Most of Tal Afar’s 200,000 residents fled the city prior to its liberation from ISIS control by the Iraqi forces.

An interior ministry official said Iraq wanted to contact the embassies of the women and children and discuss their return conditions, adding that they can’t keep this number in their custody for a long time.

Army Lieutenant Colonel Salah Kareem declared that so far there are at least 13 nationalities among the women.

Aid workers and authorities are worried about tensions between Iraqis who lost their living in the camp after they lost their homes and the new arrivals.

An Iraqi military intelligence officer declared that they are keeping the families in the camp for their own safety especially that many Iraqis seek revenge for the harsh treatment they received under ISIS control.

The Norwegian Refugee Council (NRC), which supports 541 women and their children, announced that Iraq must swiftly move to clarify its future plans for these individuals.

In a statement issued, NRC declared that it is imperative that these individuals are able to access protection, assistance, and information.

“They are in de-facto detention,” the statement added.

Western officials are worried that radicalized fighters and their relatives will return to their home countries after the collapse of ISIS. Meanwhile, French officials indicated they would prefer for any ISIS-affiliated citizens to be prosecuted in Iraq.

Last month, a French diplomatic source told Reuters that the general philosophy is that adults should go on trial in Iraq, while children would benefit from judicial and social services in France.

A French woman of Algerian origins, 27, said that even her mother doesn’t know where she was. She said she had been tricked by her husband into coming with him to Iraq through Turkey and Syria when he joined ISIS last year.

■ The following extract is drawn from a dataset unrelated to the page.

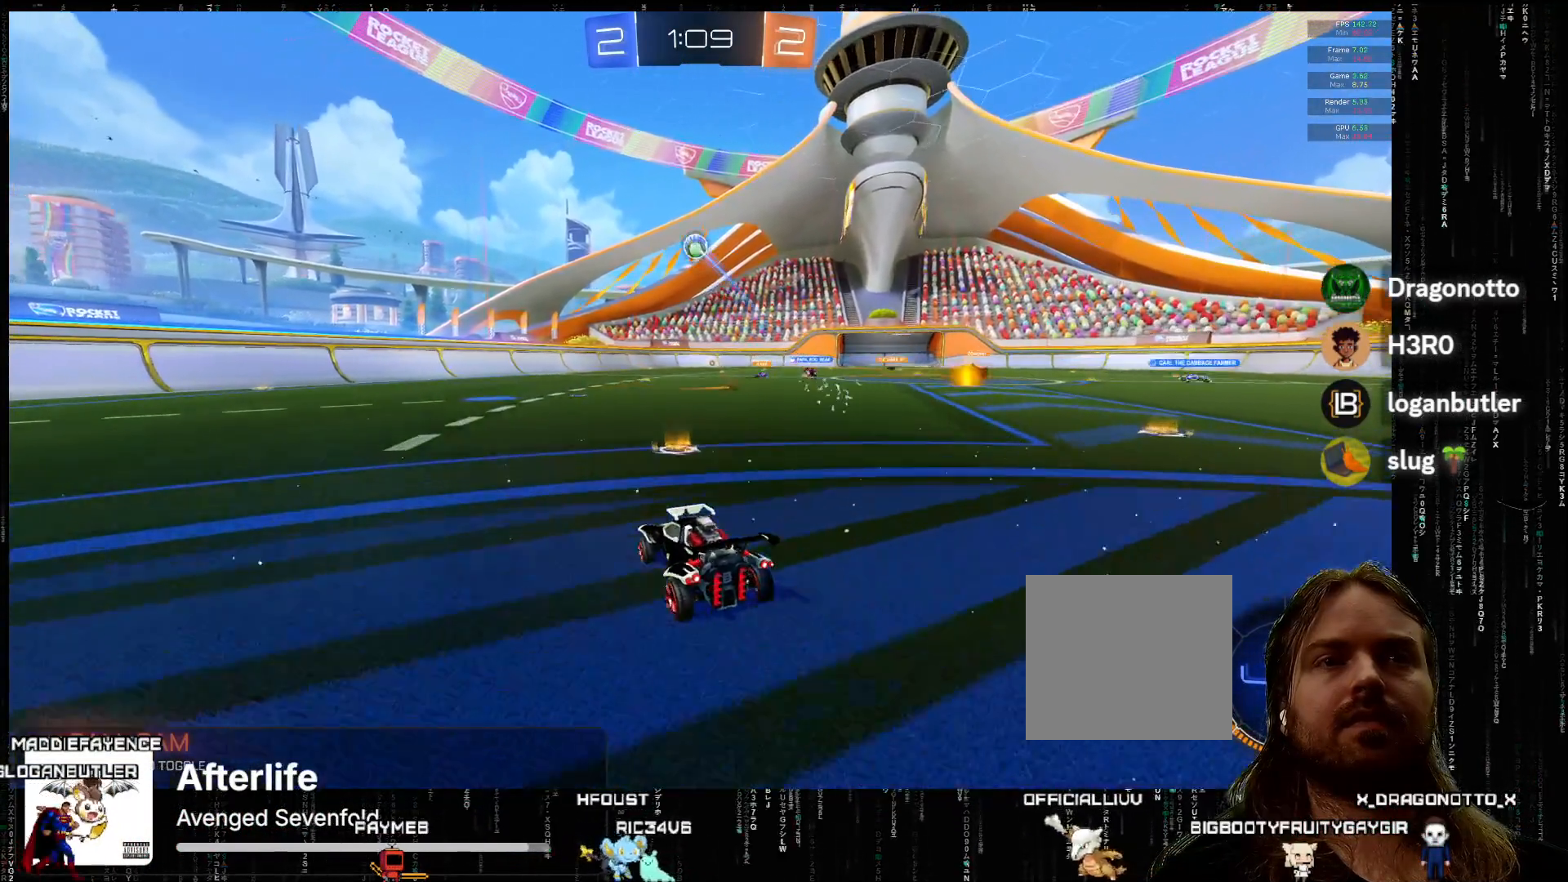
{"buttons": ["A", "R2"], "left_stick": "center", "events": [[117, "left_stick", "center"], [133, "A", "down"], [300, "left_stick", "left"], [383, "left_stick", "center"]]}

Holding her infant, the woman asked to remain anonymous, said her husband had told her they were going for a vacation week in Turkey and had already bought the plane tickets and made hotel reservations.

After four months in Mosul, she ran away from her husband to Tal Afar in February. She was hoping to make it back to France but he found her and would not let her leave.

She tearfully recounted how her five-year-old son was killed in June by a rocket while playing on the streets.

The woman said she doesn’t care anymore whether her husband is dead or alive.

After walking for days, she and a few other families surrendered at a Peshmerga checkpoint near al-Ayadiyah, a town near Tal Afar.

Kurdish officials said dozens of fighters surrendered after the fall of Tal Afar without adding further details. A Tal Afar resident said that during the final days of the battle he had seen between 70 and 80 fighters fleeing the town.